Pharmacy Benefit Managers (PBMs) seem to be an integral part of recent drug pricing conversations. Any insights in that space?

Valerie: PBMs are intermediaries who create formularies (lists of drugs for which health insurers agree to pay—at least partially—for particular health conditions). They negotiate rebates with drug manufacturers, process claims, create pharmacy networks, review drug utilization, and manage mail-order and specialty pharmacies. In these roles, PBMs work with drug manufacturers, wholesalers, pharmacies, health insurance providers, and employers.

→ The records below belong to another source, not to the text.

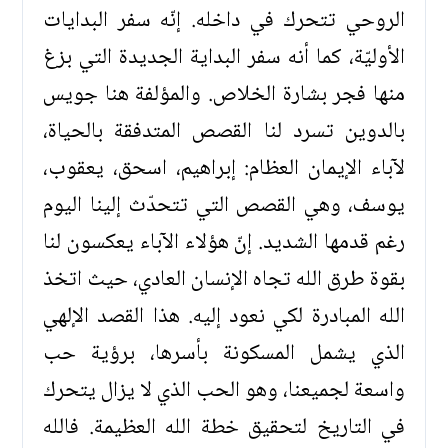
الروحي تتحرك في داخله. إنّه سفر البدايات
الأوليّة، كما أنه سفر البداية الجديدة التي بزغ
منها فجر بشارة الخلاص. والمؤلفة هنا جويس
بالدوين تسرد لنا القصص المتدفقة بالحياة،
لآباء الإيمان العظام: إبراهيم، اسحق، يعقوب،
يوسف، وهي القصص التي تتحدّث إلينا اليوم
رغم قدمها الشديد. إنّ هؤلاء الآباء يعكسون لنا
بقوة طرق الله تجاه الإنسان العادي، حيث اتخذ
الله المبادرة لكي نعود إليه. هذا القصد الإلهي
الذي يشمل المسكونة بأسرها، برؤية حب
واسعة لجميعنا، وهو الحب الذي لا يزال يتحرك
في التاريخ لتحقيق خطة الله العظيمة. فالله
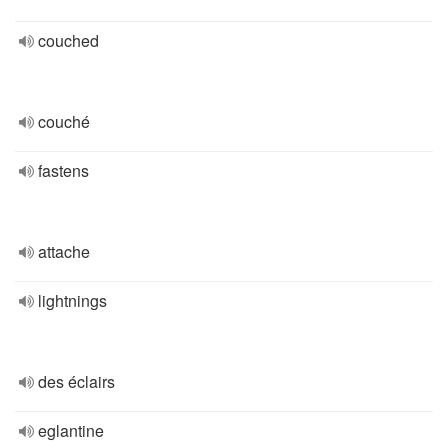
couched
couché
fastens
attache
lightnings
des éclairs
eglantine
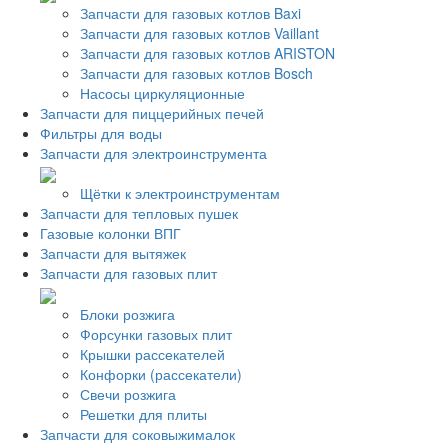
Запчасти для газовых котлов Baxi
Запчасти для газовых котлов Vaillant
Запчасти для газовых котлов ARISTON
Запчасти для газовых котлов Bosch
Насосы циркуляционные
Запчасти для пиццерийных печей
Фильтры для воды
Запчасти для электроинструмента
Щётки к электроинструментам
Запчасти для тепловых пушек
Газовые колонки ВПГ
Запчасти для вытяжек
Запчасти для газовых плит
Блоки розжига
Форсунки газовых плит
Крышки рассекателей
Конфорки (рассекатели)
Свечи розжига
Решетки для плиты
Запчасти для соковыжималок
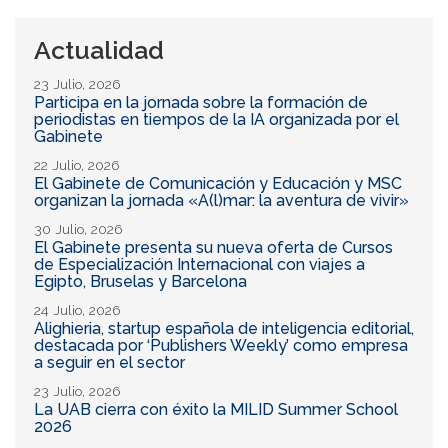
Actualidad
23 Julio, 2026
Participa en la jornada sobre la formación de
periodistas en tiempos de la IA organizada por el
Gabinete
22 Julio, 2026
El Gabinete de Comunicación y Educación y MSC
organizan la jornada «A(l)mar: la aventura de vivir»
30 Julio, 2026
El Gabinete presenta su nueva oferta de Cursos
de Especialización Internacional con viajes a
Egipto, Bruselas y Barcelona
24 Julio, 2026
Alighieria, startup española de inteligencia editorial,
destacada por ‘Publishers Weekly’ como empresa
a seguir en el sector
23 Julio, 2026
La UAB cierra con éxito la MILID Summer School
2026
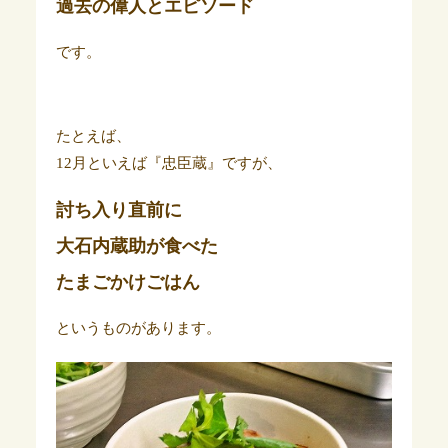
過去の偉人とエピソード
です。
たとえば、
12月といえば『忠臣蔵』ですが、
討ち入り直前に
大石内蔵助が食べた
たまごかけごはん
というものがあります。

In recent years, PBMs have been identified by policymakers and other stakeholders as one factor contributing to high prescription drug prices. Over the past year and a half, legislation has been introduced in the House and Senate seeking to increase transparency around PBM drug pricing and practices, require specific data reporting, curb certain PBM practices (e.g., prohibiting spread pricing), and modify the types of relationships PBMs can have with other entities, such as pharmacies and drug manufacturers. Despite significant bipartisan interest and support and some committee-level action, federal PBM legislation is currently stalled.  Many states, in the meantime, have moved forward with their own PBM transparency laws, resulting in a patchwork of PBM state laws, which has created regulatory challenges for PBMs with national networks. Federal Employee Retirement Income Security Act (ERISA) preemption challenges to state PBM laws have been working through the courts, resulting in a circuit split between the Eighth and Tenth Circuits regarding the extent of ERISA preemption over states' efforts to regulate PBMs.

What trends are you seeing in the healthcare antitrust space?

Ari: The Federal Trade Commission (FTC), together with other federal agencies (DOJ and HHS) and state agencies, has ramped up its enforcement relating to healthcare transactions, from national mega-mergers to roll-up acquisitions whose market impacts may be only regional. Most recently, a private equity sponsor successfully moved to dismiss FTC's antitrust complaint targeting its portfolio company's roll-up transactions that allegedly consolidated a professional practice market through a series of acquisitions over several years. But the enforcement risks remain real enough for private equity investors who, according to recent reporting, have pulled back investment in roll-up transactions.